Action item —
Gather all lines in the records below that include the word "dieną".

(Structured page parsing data)
BEGIN

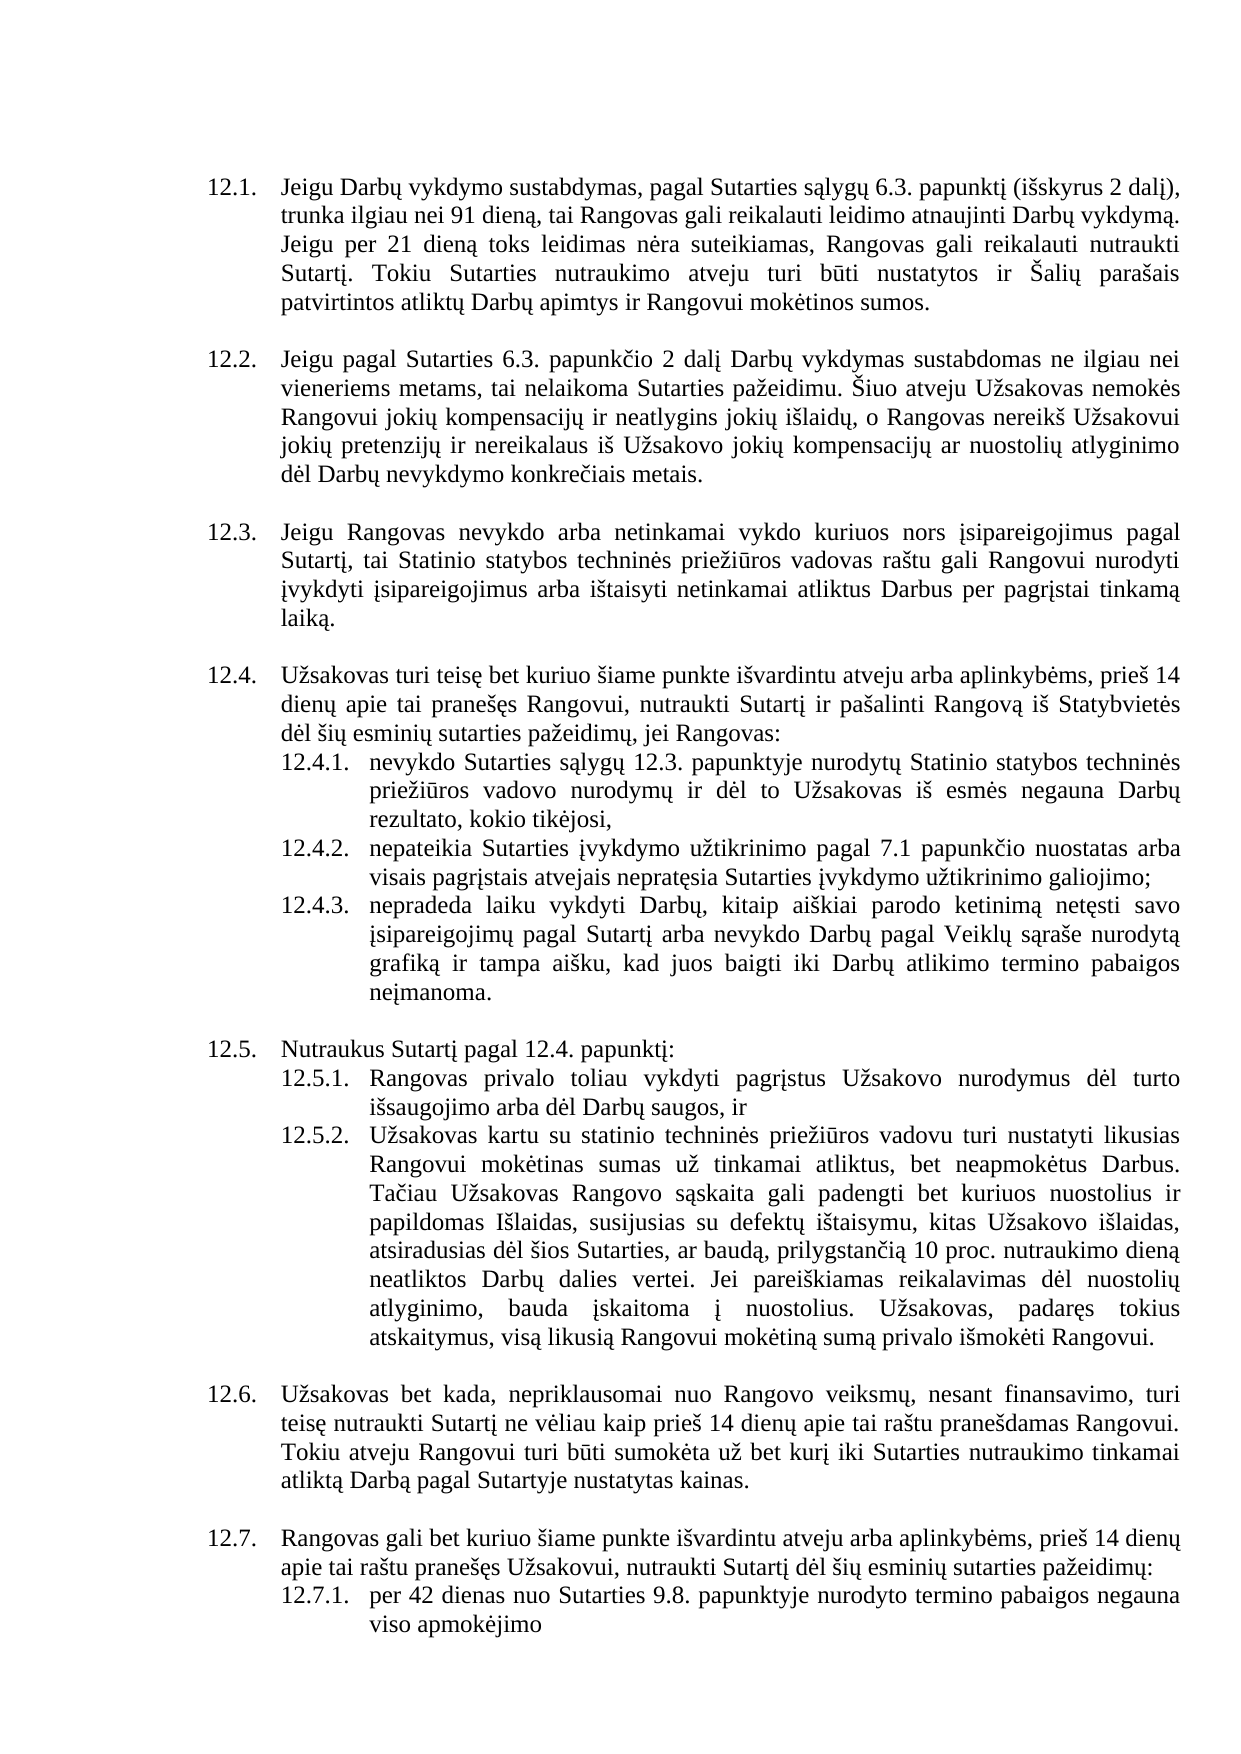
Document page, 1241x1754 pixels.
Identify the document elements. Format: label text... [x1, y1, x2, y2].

list Nutraukus Sutartį pagal 12.4. papunktį: [207, 1034, 1181, 1063]
list Užsakovas kartu su statinio techninės priežiūros vadovu turi nustatyti likusias Rangovui mokėtinas sumas už tinkamai atliktus, bet neapmokėtus Darbus. Tačiau Užsakovas Rangovo sąskaita gali padengti bet kuriuos nuostolius ir papildomas Išlaidas, susijusias su defektų ištaisymu, kitas Užsakovo išlaidas, atsiradusias dėl šios Sutarties, ar baudą, prilygstančią 10 proc. nutraukimo dieną neatliktos Darbų dalies vertei. Jei pareiškiamas reikalavimas dėl nuostolių atlyginimo, bauda įskaitoma į nuostolius. Užsakovas, padaręs tokius atskaitymus, visą likusią Rangovui mokėtiną sumą privalo išmokėti Rangovui. [281, 1121, 1181, 1351]
list nepateikia Sutarties įvykdymo užtikrinimo pagal 7.1 papunkčio nuostatas arba visais pagrįstais atvejais nepratęsia Sutarties įvykdymo užtikrinimo galiojimo; [281, 833, 1181, 891]
list nepradeda laiku vykdyti Darbų, kitaip aiškiai parodo ketinimą netęsti savo įsipareigojimų pagal Sutartį arba nevykdo Darbų pagal Veiklų sąraše nurodytą grafiką ir tampa aišku, kad juos baigti iki Darbų atlikimo termino pabaigos neįmanoma. [281, 891, 1181, 1006]
list Užsakovas turi teisę bet kuriuo šiame punkte išvardintu atveju arba aplinkybėms, prieš 14 dienų apie tai pranešęs Rangovui, nutraukti Sutartį ir pašalinti Rangovą iš Statybvietės dėl šių esminių sutarties pažeidimų, jei Rangovas: [207, 661, 1181, 747]
list Jeigu Rangovas nevykdo arba netinkamai vykdo kuriuos nors įsipareigojimus pagal Sutartį, tai Statinio statybos techninės priežiūros vadovas raštu gali Rangovui nurodyti įvykdyti įsipareigojimus arba ištaisyti netinkamai atliktus Darbus per pagrįstai tinkamą laiką. [207, 517, 1181, 632]
list Rangovas privalo toliau vykdyti pagrįstus Užsakovo nurodymus dėl turto išsaugojimo arba dėl Darbų saugos, ir [281, 1063, 1181, 1121]
list nevykdo Sutarties sąlygų 12.3. papunktyje nurodytų Statinio statybos techninės priežiūros vadovo nurodymų ir dėl to Užsakovas iš esmės negauna Darbų rezultato, kokio tikėjosi, [281, 747, 1181, 833]
list per 42 dienas nuo Sutarties 9.8. papunktyje nurodyto termino pabaigos negauna viso apmokėjimo [281, 1581, 1181, 1638]
list Jeigu Darbų vykdymo sustabdymas, pagal Sutarties sąlygų 6.3. papunktį (išskyrus 2 dalį), trunka ilgiau nei 91 dieną, tai Rangovas gali reikalauti leidimo atnaujinti Darbų vykdymą. Jeigu per 21 dieną toks leidimas nėra suteikiamas, Rangovas gali reikalauti nutraukti Sutartį. Tokiu Sutarties nutraukimo atveju turi būti nustatytos ir Šalių parašais patvirtintos atliktų Darbų apimtys ir Rangovui mokėtinos sumos. [207, 172, 1181, 316]
list Jeigu pagal Sutarties 6.3. papunkčio 2 dalį Darbų vykdymas sustabdomas ne ilgiau nei vieneriems metams, tai nelaikoma Sutarties pažeidimu. Šiuo atveju Užsakovas nemokės Rangovui jokių kompensacijų ir neatlygins jokių išlaidų, o Rangovas nereikš Užsakovui jokių pretenzijų ir nereikalaus iš Užsakovo jokių kompensacijų ar nuostolių atlyginimo dėl Darbų nevykdymo konkrečiais metais. [207, 344, 1181, 488]
list Užsakovas bet kada, nepriklausomai nuo Rangovo veiksmų, nesant finansavimo, turi teisę nutraukti Sutartį ne vėliau kaip prieš 14 dienų apie tai raštu pranešdamas Rangovui. Tokiu atveju Rangovui turi būti sumokėta už bet kurį iki Sutarties nutraukimo tinkamai atliktą Darbą pagal Sutartyje nustatytas kainas. [207, 1379, 1181, 1494]
list Rangovas gali bet kuriuo šiame punkte išvardintu atveju arba aplinkybėms, prieš 14 dienų apie tai raštu pranešęs Užsakovui, nutraukti Sutartį dėl šių esminių sutarties pažeidimų: [207, 1523, 1181, 1581]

END

Answer space —
list Užsakovas kartu su statinio techninės priežiūros vadovu turi nustatyti likusias Rangovui mokėtinas sumas už tinkamai atliktus, bet neapmokėtus Darbus. Tačiau Užsakovas Rangovo sąskaita gali padengti bet kuriuos nuostolius ir papildomas Išlaidas, susijusias su defektų ištaisymu, kitas Užsakovo išlaidas, atsiradusias dėl šios Sutarties, ar baudą, prilygstančią 10 proc. nutraukimo dieną neatliktos Darbų dalies vertei. Jei pareiškiamas reikalavimas dėl nuostolių atlyginimo, bauda įskaitoma į nuostolius. Užsakovas, padaręs tokius atskaitymus, visą likusią Rangovui mokėtiną sumą privalo išmokėti Rangovui. [281, 1121, 1181, 1351]
list Jeigu Darbų vykdymo sustabdymas, pagal Sutarties sąlygų 6.3. papunktį (išskyrus 2 dalį), trunka ilgiau nei 91 dieną, tai Rangovas gali reikalauti leidimo atnaujinti Darbų vykdymą. Jeigu per 21 dieną toks leidimas nėra suteikiamas, Rangovas gali reikalauti nutraukti Sutartį. Tokiu Sutarties nutraukimo atveju turi būti nustatytos ir Šalių parašais patvirtintos atliktų Darbų apimtys ir Rangovui mokėtinos sumos. [207, 172, 1181, 316]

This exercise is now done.